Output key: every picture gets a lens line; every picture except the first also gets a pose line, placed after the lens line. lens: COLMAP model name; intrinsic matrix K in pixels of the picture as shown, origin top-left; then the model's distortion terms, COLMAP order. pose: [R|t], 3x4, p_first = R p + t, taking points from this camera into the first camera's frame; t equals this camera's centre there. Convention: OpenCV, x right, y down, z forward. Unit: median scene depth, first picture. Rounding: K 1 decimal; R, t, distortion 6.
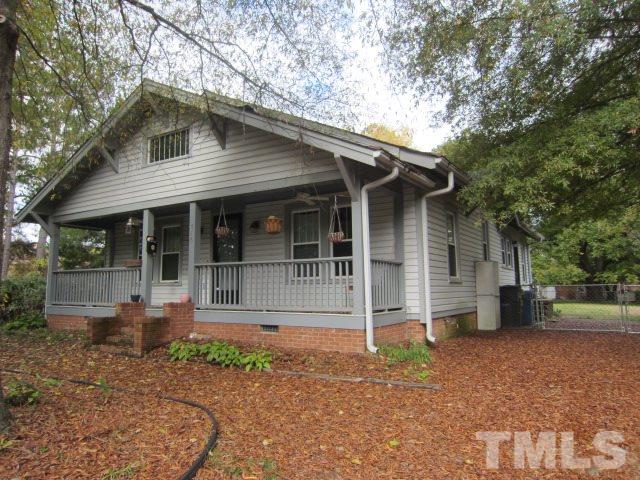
lens RADIAL K [[467.9, 0, 320.0], [0, 467.9, 240.0], [0, 0, 1]] dist [-0.009157, -0.000083]
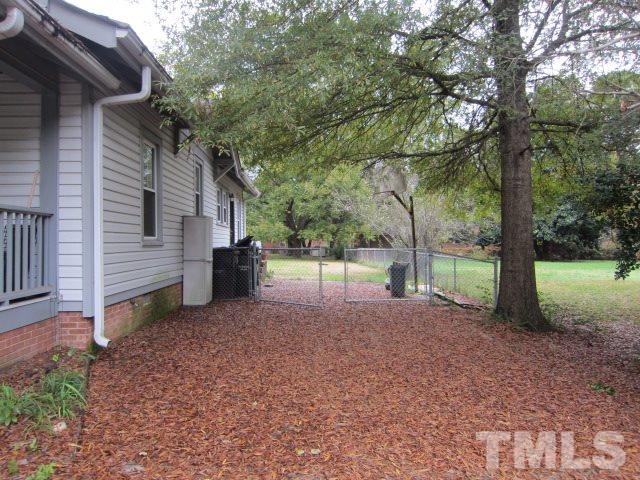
lens RADIAL K [[467.9, 0, 320.0], [0, 467.9, 240.0], [0, 0, 1]] dist [-0.009157, -0.000083]
pose [[0.828669, 0.013687, 0.559572, 0.112777], [-0.069935, 0.994399, 0.079243, 0.011397], [-0.555353, -0.104800, 0.824985, 0.305646]]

● Exercise directions: Please rename "intrinsic matrix" to "calibration matrix" and give all the lines of the material again with nothing else changed. Leave the pictures out of your answer.

● Exercise result:
Output key: every picture gets a lens line; every picture except the first also gets a pose line, placed after the lens line. lens: COLMAP model name; calibration matrix K in pixels of the picture as shown, origin top-left; then the model's distortion terms, COLMAP order. pose: [R|t], 3x4, p_first = R p + t, taking points from this camera into the first camera's frame; t equals this camera's centre there. Convention: OpenCV, x right, y down, z forward. Unit: median scene depth, first picture. Rounding: K 1 decimal; R, t, distortion 6.
lens RADIAL K [[467.9, 0, 320.0], [0, 467.9, 240.0], [0, 0, 1]] dist [-0.009157, -0.000083]
lens RADIAL K [[467.9, 0, 320.0], [0, 467.9, 240.0], [0, 0, 1]] dist [-0.009157, -0.000083]
pose [[0.828669, 0.013687, 0.559572, 0.112777], [-0.069935, 0.994399, 0.079243, 0.011397], [-0.555353, -0.104800, 0.824985, 0.305646]]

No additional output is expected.